+++ EXERCISE TEXT
A normal president might very well have botched the response—probably would have, in fact—but not this badly. A normal president would by this point be hanging on the experts’ every word. But populists, by definition, don’t trust or listen to experts and bureaucrats.

Populists create and thrive on chaos. When they should be paying attention to their jobs, they’re busy purging their enemies and plotting revenge. What’s more, populists divide the public to the point that action becomes impossible. This is the premise of populism, not an incidental feature. Us versus them. Real people versus the cabal of elites, billionaires, academics, globalists, media, and Jews who have screwed them over for years.

This worldview is what makes them populists. Public rancor and polarization aren’t incidental to the ideology but the ideology in action. Populists take pride in ripping apart the social fabric of a society. The hatred they engender is proof, to their supporters, that they’re keeping their promises and making the elites cry. When at last it dawns on them that the epidemic is real—and they need the public to be united, and they need its trust—they realize, too late, that they’ve lost control of the demons they set loose.

By the time populist realizes, at last, that yes, the virus is real; and no, the stories are not a plot hatched against him in the bowels of the mainstream media, he presides over a society that can no longer react appropriately to danger. Half the country no longer trusts the mainstream media—and the alternative media is off its rocker. The other half no longer trusts the President. This severely slows reaction time.
++++++
**WHAT YOU HAVE TO DO:** Continue the passage on populist leaders and the epidemic, starting after its final sentence.
+++ STUDY MATERIAL
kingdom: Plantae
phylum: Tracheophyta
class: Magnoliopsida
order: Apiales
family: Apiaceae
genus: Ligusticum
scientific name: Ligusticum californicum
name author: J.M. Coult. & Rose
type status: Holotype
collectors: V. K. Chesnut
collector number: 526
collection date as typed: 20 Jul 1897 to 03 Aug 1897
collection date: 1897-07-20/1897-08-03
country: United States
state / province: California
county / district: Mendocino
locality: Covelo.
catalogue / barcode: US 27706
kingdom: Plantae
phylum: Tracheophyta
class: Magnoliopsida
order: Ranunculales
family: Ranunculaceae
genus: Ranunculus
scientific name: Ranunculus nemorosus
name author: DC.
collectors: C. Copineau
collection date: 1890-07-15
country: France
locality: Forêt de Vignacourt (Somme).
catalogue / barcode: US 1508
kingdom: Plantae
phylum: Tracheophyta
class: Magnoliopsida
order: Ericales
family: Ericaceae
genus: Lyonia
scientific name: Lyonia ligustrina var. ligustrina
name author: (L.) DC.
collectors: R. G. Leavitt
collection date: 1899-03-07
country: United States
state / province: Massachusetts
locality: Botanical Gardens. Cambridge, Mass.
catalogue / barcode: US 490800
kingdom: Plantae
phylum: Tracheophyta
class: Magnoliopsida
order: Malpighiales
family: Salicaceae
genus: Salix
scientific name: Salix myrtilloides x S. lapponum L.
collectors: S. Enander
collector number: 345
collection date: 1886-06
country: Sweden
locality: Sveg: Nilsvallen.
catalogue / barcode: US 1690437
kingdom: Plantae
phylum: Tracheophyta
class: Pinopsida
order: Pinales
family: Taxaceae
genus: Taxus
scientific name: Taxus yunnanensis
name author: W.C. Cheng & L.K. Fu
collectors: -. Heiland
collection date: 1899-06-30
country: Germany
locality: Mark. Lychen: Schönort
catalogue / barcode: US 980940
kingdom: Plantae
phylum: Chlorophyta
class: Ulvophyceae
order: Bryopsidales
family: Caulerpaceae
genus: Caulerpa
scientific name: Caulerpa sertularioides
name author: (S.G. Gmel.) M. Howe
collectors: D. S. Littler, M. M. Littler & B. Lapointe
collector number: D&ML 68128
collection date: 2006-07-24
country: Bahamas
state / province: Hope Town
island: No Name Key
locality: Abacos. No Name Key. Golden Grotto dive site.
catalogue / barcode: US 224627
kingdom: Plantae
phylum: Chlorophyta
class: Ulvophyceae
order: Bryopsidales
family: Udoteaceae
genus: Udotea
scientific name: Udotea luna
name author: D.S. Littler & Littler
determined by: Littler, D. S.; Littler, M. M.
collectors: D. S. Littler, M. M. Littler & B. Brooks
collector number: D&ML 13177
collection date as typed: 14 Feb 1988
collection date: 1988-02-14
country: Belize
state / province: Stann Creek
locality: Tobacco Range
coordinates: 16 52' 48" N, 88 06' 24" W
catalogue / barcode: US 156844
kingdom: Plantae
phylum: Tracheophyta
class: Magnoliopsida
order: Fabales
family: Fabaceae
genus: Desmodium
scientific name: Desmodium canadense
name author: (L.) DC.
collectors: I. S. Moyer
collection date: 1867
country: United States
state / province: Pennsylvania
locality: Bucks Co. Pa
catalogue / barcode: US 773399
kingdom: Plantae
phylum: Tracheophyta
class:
++++++
**ANSWER:**
The only instinct that works in the populist’s favor is xenophobia. The impulse to ban travel from other countries is the right one. You can’t do that too soon, in a pandemic—although you can screw it up royally, as the Trump Administration did, rendering the effort not merely pointless but actively counterproductive, turning our airports into a case study that will fascinate and horrify scholars of infectious disease for the next thousand years.

It’s too soon to say, but if I had to bet, I’d predict, a priori, that countries led by populists—or with a large populist presence in their government—will fare worse in this pandemic than those led by bland, sober technocrats who graduated from elite universities.

We will see.

Claire Berlinski is the co-founder and editor of the Cosmpolitan Globalist.

4 Comments on "POPULISM AND PANDEMICS"

  1. David Gillie | March 23, 2020 at 6:37 pm | Reply

    I don’t share your opinions on expertise. Much of what Trump has said, came from expertise. The million tests in a week? From a deputy director of CDC. Testing? The FDC screwed that up when they allowed only the CDC to distribute tests which did not work. And now? 4-5 days to get the tests back, even though a private company in South Korea developed an automatic test through artifical intelligence quickly. Our bureaucratic structure couldn’t respond fast enough. My critique? He is not the man to restructure the federal government in ways that need to be done.

    Dr. Fauci says Trump listens.

    • David Gillie | March 23, 2020 at 6:44 pm | Reply

      And another observation: The Asian city-states and country have a more hierarchical structure in which the population is more likely to obey than in the States and Western world. I can identify people’s occupation and education by either they’re an artist or economist through how they argue and react. Lots of of artists losing their minds out there.

      • Several factors: Taiwan, Singapore, South Korea, and Japan have much stronger central governments. Taiwan is barely a generation past essentially martial law. Singapore is notably draconian. Japan’s PM may order anything the people and parliament will tolerate. South Korea has never balked at using the police and military to enforce a government dictate. I’d rather say that federal republics respond at convoy speed.

  2. David Eggleston | March 23, 2020 at 7:31 pm | Reply

    Thank you for signaling the clarion call, Claire. I’m amazed by the number of people who think it’s a hoax, a joke, or just won’t get them.